Société

À votre santé, messieurs

Une politique de santé des hommes, qui dépasserait les problèmes de prostate et la dysfonction érectile, profiterait à l'ensemble de la société

Par : Jean Hamann
Le concept de santé des hommes est souvent réduit à un problème de plomberie masculine. Résultat: l'image qu'on s'en fait souffre d'une hypertrophie des problèmes de prostate et de dysfonction érectile. Autre erreur commune: si les hommes ont des ennuis de santé, c'est en raison de mauvais comportements relevant de leur masculinité plutôt que dus à des déterminants sociaux. Une politique de santé des hommes qui s’articulerait autour de telles impressions, opinions et fausses prémisses aurait peu de chances de produire des résultats significatifs. Pour lui assurer des fondations solides, elle doit reposer sur des données probantes sur la santé des hommes, a rappelé John MacDonald, professeur à l'University of Western Sydney, à l'occasion d'une conférence prononcée sur le campus le 31 octobre. À l'invitation du CRI-VIFF (Centre de recherche interdisciplinaire sur la violence familiale et la violence faite aux femmes), ce spécialiste de la santé masculine est venu témoigner de son expérience comme conseiller du ministère de la Santé d’Australie dans l'élaboration de sa future politique sur la santé des hommes.
   
Après s'être dotée d'une politique sur la santé des femmes qui a donné de bons résultats, l'Australie a décidé d'appliquer un modèle d'intervention similaire ciblant les hommes. Présentement en phase d'élaboration, cette politique devrait être implantée d'ici la fin de 2009. Gilles Tremblay, professeur à l’École de service social et membre du CRI-VIFF, estime que le Québec gagnerait à s'inspirer du modèle australien. «Une approche axée sur le genre permettrait de rejoindre les hommes de façon plus spécifique dans les lieux qu’ils fréquentent, que ce soit dans leurs milieux de travail ou de loisir, et d'adapter les services en fonction de leurs besoins particuliers, explique-t-il.

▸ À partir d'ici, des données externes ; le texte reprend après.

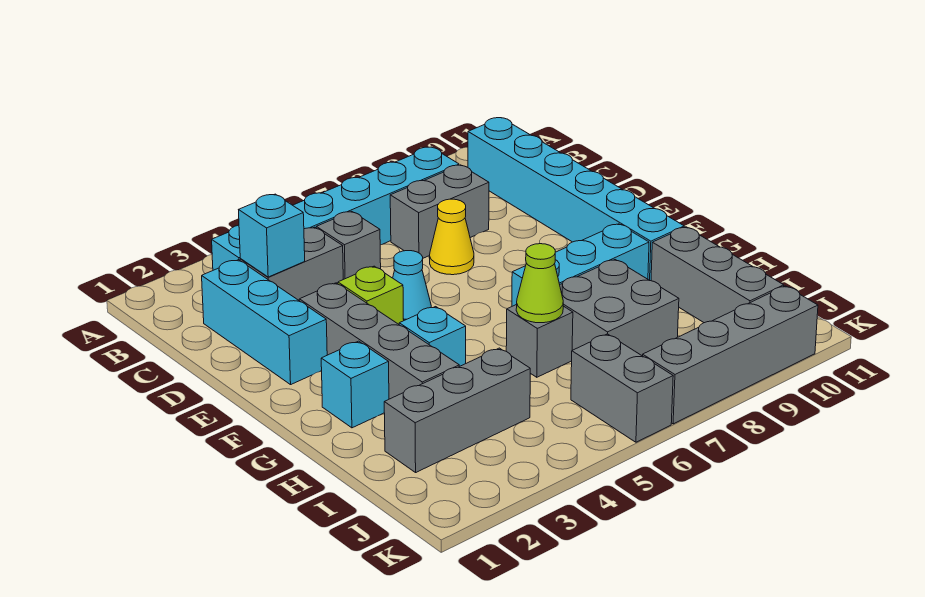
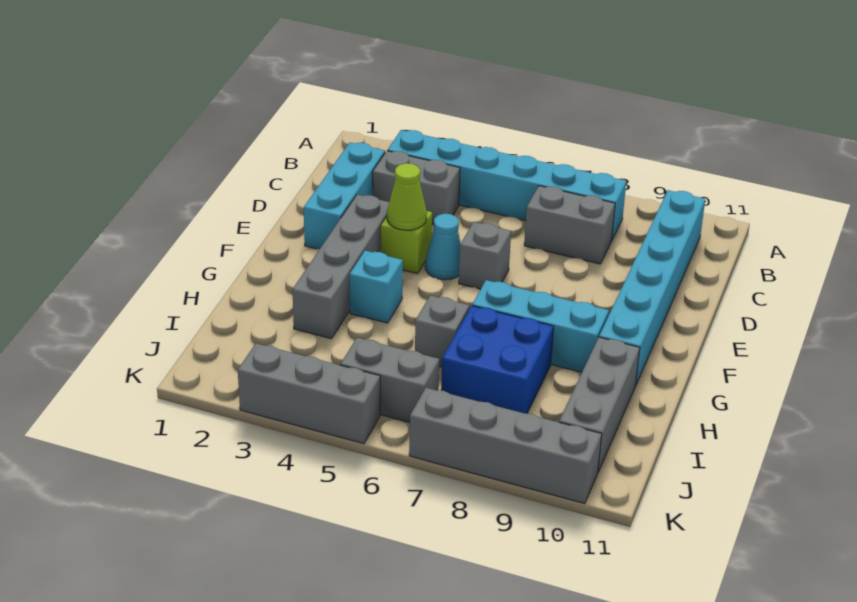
cyan 1x1 brick [239,194,305,277] -> none
grey 1x1 brick [316,211,381,279] -> grey 1x1 brick moved to [459,222,511,289]
yellow 1x1 cone [429,199,474,275] -> none
cyan 1x1 brick [321,341,389,428] -> none
lime 1x1 cone [516,244,563,323] -> lime 1x1 cone moved to [387,163,427,230]
grey 2x2 brick [560,260,679,356] -> blue 2x2 brick [441,306,554,413]
grey 1x3 brick [384,348,530,472] -> grey 1x3 brick moved to [238,343,380,444]
grey 1x2 brick [571,334,673,442] -> grey 1x2 brick turned to [340,338,439,422]

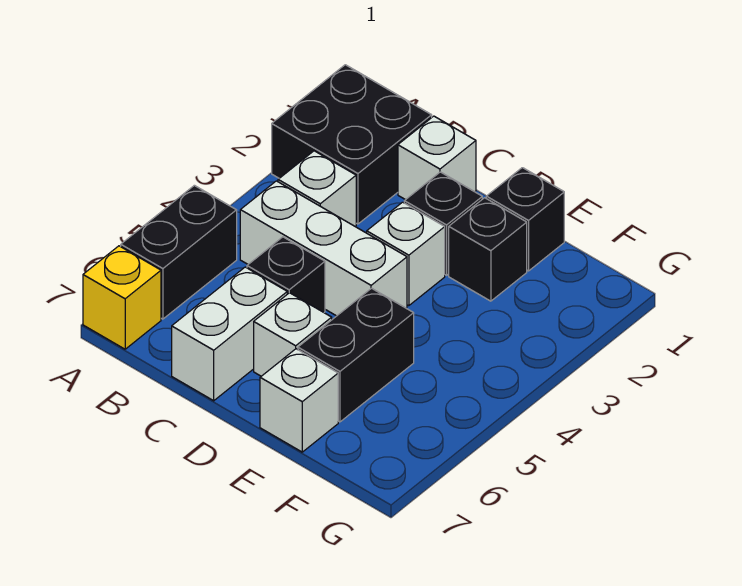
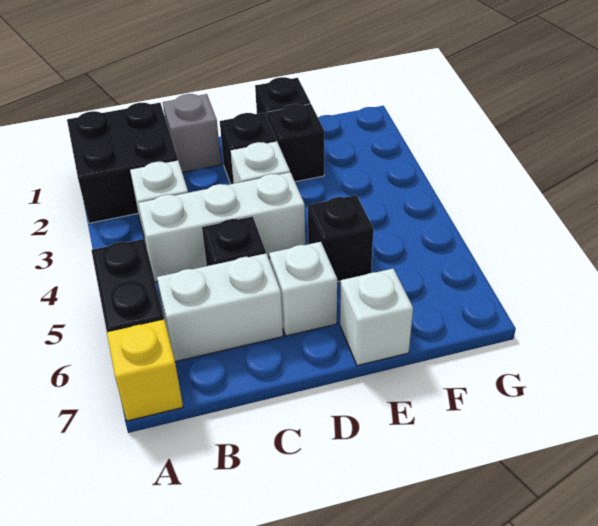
white 1x1 brick [398,116,476,200] -> grey 1x1 brick [163,94,221,173]
white 1x2 brick [172,267,287,401] -> white 1x2 brick turned to [157,254,283,362]
black 1x2 brick [298,288,414,422] -> black 1x1 brick [308,195,373,282]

Il ne s'agit pas d'opposer santé des hommes et santé des femmes, mais d'offrir des services mieux adaptés à tous. Lorsqu'une intervention est axée sur la famille, c'est souvent les mères qui y répondent parce que les hommes se sentent moins interpellés.»
   
Les facteurs de risques spécifiques aux hommes ne manquent pas. Les hommes sont surreprésentés parmi les gros fumeurs, les gros buveurs, les victimes de traumatismes physiques et les suicidés. Leurs problèmes de santé psychologique seraient aussi sous-diagnostiqués, et pas uniquement parce qu'ils sont moins enclins à parler de leurs émotions. «Par exemple, parmi les critères qui servent à diagnostiquer une dépression, on trouve la baisse de libido et la perte d'appétit. Chez beaucoup d'hommes en dépression à la suite d'une rupture amoureuse, on observe exactement l'inverse, signale Gilles Tremblay. Il faudrait nuancer les façons d'aborder les problèmes ainsi que les interventions en tenant compte du genre.»
   
Pour les gens qui œuvrent dans le domaine de la santé, une politique sur la santé des hommes permettrait d'avoir une meilleure vision globale de la direction à suivre, ajoute le professeur. «Des interventions plus efficaces auraient des effets positifs non seulement sur les hommes, mais aussi sur tout leur entourage. Parce que les problèmes de santé physique ou psychologique non diagnostiqués chez un homme peuvent avoir des répercussions importantes sur toute sa famille.»